*PROBLEM DESCRIPTION*
Take the lines below beginning at the line that has "X208220295Y-26869754D03*" and stopping after the line that has "X190760000Y-114006949D03*", and print them exactly as they are, with no other lines.

[Design files in plain text]
┄┄┄┄┄┄┄┄┄┄┄┄┄┄┄┄┄┄┄┄
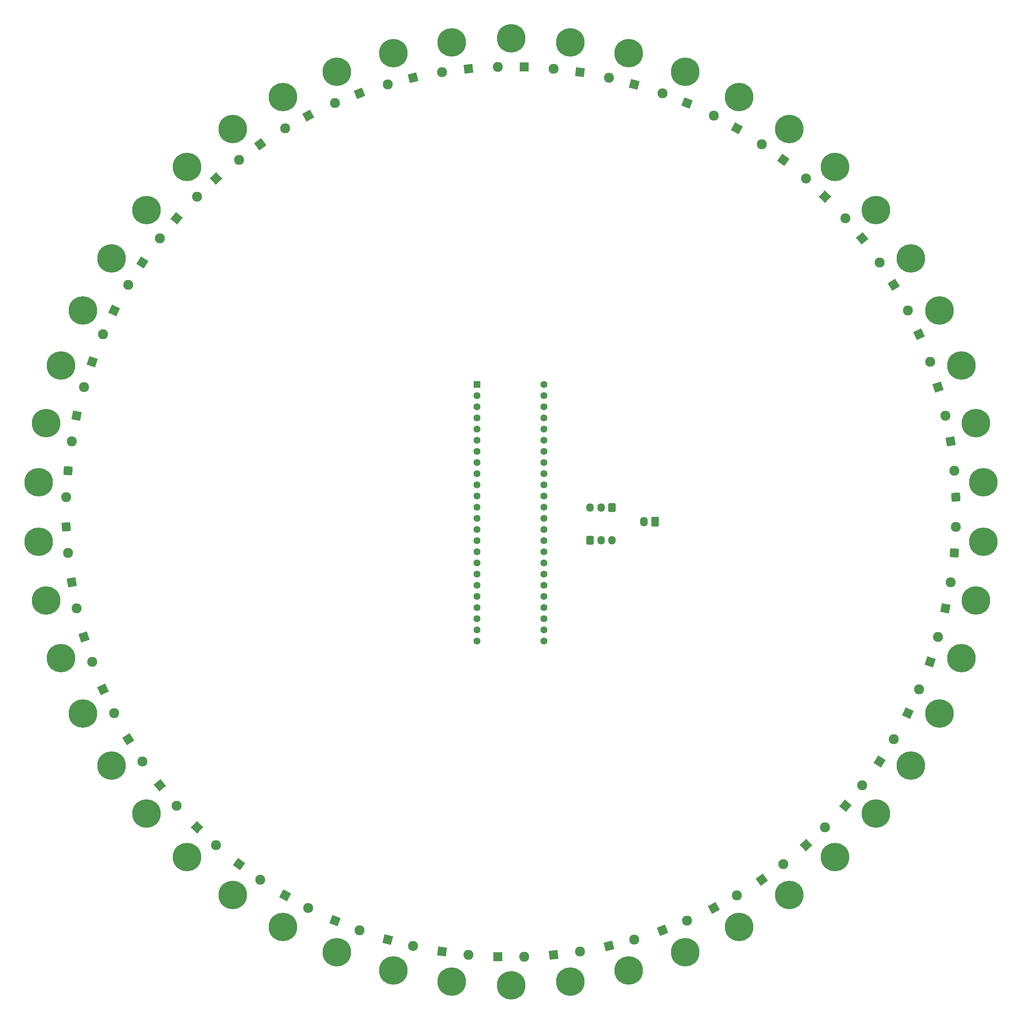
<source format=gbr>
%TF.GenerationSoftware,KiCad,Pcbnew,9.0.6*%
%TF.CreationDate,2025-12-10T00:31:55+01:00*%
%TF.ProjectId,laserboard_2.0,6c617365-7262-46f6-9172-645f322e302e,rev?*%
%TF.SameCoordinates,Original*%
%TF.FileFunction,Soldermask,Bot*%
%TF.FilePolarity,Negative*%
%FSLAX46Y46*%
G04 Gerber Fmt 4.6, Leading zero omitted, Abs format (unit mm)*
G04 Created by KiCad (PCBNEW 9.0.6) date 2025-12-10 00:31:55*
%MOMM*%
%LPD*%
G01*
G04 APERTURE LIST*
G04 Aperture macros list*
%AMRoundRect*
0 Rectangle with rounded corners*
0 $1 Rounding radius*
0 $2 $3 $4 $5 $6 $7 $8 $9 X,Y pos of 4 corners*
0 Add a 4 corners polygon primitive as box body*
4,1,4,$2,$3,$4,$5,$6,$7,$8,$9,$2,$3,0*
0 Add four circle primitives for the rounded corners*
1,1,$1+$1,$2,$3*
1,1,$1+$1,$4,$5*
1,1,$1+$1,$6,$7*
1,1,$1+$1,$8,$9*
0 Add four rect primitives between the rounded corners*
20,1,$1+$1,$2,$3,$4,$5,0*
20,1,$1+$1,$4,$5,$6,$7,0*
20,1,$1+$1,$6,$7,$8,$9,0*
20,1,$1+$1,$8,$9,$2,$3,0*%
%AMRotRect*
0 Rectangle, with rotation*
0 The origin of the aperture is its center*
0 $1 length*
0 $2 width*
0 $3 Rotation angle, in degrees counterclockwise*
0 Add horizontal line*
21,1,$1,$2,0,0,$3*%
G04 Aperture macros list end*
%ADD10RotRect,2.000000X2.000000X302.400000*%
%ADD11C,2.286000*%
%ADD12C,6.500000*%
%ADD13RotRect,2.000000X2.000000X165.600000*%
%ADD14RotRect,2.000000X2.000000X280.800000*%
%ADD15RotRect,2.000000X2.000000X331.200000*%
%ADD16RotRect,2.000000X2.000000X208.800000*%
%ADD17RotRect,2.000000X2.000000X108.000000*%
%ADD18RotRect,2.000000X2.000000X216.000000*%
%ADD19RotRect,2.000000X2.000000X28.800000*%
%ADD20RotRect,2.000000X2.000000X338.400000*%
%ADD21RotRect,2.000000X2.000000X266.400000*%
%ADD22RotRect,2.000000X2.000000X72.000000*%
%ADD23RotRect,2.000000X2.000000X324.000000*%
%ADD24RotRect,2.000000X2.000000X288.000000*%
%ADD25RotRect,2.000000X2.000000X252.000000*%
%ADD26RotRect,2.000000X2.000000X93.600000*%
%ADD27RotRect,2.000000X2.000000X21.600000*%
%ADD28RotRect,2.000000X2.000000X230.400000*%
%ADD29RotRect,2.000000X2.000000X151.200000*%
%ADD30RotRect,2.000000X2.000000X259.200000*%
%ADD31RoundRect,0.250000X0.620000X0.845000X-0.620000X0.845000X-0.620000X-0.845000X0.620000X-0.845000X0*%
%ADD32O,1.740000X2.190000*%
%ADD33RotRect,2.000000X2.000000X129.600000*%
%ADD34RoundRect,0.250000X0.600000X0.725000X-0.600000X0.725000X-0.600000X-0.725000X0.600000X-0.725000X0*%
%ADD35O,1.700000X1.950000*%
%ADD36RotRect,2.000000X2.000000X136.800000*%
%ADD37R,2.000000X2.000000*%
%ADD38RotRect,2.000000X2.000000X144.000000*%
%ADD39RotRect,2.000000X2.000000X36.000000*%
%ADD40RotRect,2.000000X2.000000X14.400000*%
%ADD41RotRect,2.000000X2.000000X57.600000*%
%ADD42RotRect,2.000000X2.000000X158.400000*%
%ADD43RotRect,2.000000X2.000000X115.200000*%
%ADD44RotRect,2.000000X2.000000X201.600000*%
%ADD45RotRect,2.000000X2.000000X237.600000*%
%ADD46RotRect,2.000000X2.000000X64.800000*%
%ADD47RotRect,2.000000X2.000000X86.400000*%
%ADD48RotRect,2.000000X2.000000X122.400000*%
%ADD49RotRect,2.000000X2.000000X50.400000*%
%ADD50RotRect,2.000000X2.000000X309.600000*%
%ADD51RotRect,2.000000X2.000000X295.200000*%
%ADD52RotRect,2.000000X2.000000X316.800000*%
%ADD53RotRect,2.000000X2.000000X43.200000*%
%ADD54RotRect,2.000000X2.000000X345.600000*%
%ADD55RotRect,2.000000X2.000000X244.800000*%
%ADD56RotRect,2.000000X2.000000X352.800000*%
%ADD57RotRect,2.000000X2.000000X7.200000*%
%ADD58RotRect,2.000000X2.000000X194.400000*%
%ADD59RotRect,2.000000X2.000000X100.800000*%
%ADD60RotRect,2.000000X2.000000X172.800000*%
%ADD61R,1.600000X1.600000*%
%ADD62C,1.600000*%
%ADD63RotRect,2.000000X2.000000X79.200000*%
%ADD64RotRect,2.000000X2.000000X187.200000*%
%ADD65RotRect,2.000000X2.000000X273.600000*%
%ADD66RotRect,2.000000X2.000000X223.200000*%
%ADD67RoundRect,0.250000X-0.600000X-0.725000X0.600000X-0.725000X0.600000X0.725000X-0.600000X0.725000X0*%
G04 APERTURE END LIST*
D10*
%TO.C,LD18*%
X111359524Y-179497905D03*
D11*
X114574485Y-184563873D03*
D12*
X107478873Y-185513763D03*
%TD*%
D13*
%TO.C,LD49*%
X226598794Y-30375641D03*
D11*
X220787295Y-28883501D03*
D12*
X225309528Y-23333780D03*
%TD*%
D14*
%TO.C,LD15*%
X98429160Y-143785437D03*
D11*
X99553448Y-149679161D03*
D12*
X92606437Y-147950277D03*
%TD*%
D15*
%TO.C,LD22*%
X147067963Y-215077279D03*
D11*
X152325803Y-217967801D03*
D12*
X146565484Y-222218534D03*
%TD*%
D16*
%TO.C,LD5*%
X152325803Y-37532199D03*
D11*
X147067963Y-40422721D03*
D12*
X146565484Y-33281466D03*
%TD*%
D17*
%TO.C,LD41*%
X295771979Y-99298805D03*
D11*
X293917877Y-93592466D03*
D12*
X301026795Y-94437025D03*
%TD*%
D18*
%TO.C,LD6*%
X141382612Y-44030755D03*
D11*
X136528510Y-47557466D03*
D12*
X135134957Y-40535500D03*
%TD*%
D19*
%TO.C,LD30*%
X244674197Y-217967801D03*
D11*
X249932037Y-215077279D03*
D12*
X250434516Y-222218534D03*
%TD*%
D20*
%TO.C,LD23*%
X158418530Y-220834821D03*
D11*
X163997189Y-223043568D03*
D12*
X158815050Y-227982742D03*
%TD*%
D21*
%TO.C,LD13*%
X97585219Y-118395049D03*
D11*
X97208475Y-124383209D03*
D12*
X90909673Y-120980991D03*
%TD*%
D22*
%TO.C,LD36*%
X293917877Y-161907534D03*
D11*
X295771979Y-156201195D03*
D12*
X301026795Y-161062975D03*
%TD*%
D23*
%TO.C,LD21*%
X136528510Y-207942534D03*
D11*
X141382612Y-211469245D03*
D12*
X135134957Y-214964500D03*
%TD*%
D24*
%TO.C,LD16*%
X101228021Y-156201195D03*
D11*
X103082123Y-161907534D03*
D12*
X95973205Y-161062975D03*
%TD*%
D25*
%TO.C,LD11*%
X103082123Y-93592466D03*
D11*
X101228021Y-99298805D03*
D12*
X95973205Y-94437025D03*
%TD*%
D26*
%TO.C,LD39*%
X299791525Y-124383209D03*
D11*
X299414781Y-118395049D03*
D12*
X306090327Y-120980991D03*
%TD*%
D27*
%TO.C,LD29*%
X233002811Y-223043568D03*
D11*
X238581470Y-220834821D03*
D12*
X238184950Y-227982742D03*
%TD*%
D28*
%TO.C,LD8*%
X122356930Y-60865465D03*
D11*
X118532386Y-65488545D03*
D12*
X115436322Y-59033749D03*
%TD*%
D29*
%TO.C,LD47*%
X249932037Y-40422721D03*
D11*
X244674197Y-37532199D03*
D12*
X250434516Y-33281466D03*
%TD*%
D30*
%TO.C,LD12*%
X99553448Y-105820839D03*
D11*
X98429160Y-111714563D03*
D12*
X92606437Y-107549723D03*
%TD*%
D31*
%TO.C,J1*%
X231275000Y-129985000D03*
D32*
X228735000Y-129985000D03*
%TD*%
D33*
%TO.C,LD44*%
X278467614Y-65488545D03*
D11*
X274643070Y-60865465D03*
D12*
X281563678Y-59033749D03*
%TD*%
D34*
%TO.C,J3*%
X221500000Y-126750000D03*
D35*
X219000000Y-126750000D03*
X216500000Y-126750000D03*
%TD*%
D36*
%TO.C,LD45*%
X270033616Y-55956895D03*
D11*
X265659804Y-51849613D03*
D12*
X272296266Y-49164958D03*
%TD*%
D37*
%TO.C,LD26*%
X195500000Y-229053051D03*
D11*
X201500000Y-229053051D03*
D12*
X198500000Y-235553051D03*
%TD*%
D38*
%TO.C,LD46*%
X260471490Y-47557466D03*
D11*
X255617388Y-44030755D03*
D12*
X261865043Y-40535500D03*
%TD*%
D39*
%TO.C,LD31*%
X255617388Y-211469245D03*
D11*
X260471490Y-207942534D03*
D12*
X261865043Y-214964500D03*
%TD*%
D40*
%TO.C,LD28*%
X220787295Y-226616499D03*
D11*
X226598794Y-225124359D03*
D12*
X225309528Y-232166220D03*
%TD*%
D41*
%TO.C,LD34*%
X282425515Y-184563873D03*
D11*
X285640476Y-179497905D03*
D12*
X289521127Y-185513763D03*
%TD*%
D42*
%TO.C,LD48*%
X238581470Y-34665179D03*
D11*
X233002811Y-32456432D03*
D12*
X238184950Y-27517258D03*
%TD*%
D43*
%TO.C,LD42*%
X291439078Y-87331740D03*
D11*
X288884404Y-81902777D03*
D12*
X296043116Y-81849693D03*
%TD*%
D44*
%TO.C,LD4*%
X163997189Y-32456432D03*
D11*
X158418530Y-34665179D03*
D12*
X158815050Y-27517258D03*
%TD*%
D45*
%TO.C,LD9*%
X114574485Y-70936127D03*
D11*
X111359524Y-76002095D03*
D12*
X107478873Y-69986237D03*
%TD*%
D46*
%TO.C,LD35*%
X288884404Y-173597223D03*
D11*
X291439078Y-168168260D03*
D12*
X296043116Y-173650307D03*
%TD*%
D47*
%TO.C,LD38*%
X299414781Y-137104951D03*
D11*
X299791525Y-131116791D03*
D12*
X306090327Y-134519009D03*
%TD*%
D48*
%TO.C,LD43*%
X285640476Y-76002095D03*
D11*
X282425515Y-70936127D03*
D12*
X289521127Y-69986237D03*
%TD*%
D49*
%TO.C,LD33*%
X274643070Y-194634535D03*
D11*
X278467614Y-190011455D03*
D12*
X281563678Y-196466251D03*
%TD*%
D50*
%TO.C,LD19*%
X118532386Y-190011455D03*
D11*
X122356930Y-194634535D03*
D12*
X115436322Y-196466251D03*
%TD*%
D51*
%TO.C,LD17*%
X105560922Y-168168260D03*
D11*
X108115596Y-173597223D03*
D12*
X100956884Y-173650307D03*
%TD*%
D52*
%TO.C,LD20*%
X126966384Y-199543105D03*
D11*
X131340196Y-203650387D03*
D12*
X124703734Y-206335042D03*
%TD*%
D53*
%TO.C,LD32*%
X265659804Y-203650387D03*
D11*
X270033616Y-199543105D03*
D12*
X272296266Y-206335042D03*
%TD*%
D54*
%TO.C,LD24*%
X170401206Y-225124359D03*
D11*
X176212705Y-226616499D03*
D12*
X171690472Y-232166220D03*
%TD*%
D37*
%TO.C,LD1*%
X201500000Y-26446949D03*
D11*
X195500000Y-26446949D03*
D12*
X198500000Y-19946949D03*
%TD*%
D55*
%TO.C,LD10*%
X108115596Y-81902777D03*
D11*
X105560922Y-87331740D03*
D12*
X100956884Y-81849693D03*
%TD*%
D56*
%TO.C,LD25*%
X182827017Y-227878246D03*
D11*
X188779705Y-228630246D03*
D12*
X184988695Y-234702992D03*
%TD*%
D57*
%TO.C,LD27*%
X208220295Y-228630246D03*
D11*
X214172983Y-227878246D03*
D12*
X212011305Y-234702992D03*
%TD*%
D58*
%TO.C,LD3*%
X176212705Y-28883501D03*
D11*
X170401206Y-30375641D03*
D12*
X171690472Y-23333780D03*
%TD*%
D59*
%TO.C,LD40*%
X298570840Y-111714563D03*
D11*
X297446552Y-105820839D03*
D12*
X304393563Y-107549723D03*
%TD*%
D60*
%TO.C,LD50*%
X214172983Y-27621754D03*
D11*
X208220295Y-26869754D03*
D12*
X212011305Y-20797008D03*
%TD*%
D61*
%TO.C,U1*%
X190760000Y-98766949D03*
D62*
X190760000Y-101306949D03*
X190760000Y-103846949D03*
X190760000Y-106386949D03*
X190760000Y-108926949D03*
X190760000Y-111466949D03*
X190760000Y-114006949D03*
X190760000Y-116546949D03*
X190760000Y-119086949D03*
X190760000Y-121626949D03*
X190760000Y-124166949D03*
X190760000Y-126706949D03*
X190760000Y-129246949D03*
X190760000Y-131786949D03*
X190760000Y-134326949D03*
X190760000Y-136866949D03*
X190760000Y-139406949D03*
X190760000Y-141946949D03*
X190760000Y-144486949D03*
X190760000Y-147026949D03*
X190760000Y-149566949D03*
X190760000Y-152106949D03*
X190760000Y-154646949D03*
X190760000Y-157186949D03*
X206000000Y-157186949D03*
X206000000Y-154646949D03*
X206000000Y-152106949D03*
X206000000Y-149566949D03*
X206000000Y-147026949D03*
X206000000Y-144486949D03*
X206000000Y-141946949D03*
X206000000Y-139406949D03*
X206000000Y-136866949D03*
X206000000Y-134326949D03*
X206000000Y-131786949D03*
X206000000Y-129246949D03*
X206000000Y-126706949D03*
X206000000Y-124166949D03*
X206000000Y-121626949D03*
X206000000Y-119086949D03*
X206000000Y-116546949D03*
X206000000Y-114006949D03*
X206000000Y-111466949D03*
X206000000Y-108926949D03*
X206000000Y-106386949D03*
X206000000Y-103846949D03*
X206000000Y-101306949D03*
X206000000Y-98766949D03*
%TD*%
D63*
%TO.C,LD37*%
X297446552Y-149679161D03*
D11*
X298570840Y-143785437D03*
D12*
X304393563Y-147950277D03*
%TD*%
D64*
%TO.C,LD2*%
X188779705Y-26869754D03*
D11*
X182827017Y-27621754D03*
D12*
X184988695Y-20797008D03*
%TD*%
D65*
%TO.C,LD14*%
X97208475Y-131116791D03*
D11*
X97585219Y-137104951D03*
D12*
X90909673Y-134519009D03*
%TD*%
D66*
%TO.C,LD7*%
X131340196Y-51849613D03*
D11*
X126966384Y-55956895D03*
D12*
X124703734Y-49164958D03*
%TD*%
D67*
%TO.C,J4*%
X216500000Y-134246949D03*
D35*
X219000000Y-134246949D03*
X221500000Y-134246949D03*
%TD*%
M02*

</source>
┄┄┄┄┄┄┄┄┄┄┄┄┄┄┄┄┄┄┄┄
*TASK RESULT*
X208220295Y-26869754D03*
D12*
X212011305Y-20797008D03*
%TD*%
D61*
%TO.C,U1*%
X190760000Y-98766949D03*
D62*
X190760000Y-101306949D03*
X190760000Y-103846949D03*
X190760000Y-106386949D03*
X190760000Y-108926949D03*
X190760000Y-111466949D03*
X190760000Y-114006949D03*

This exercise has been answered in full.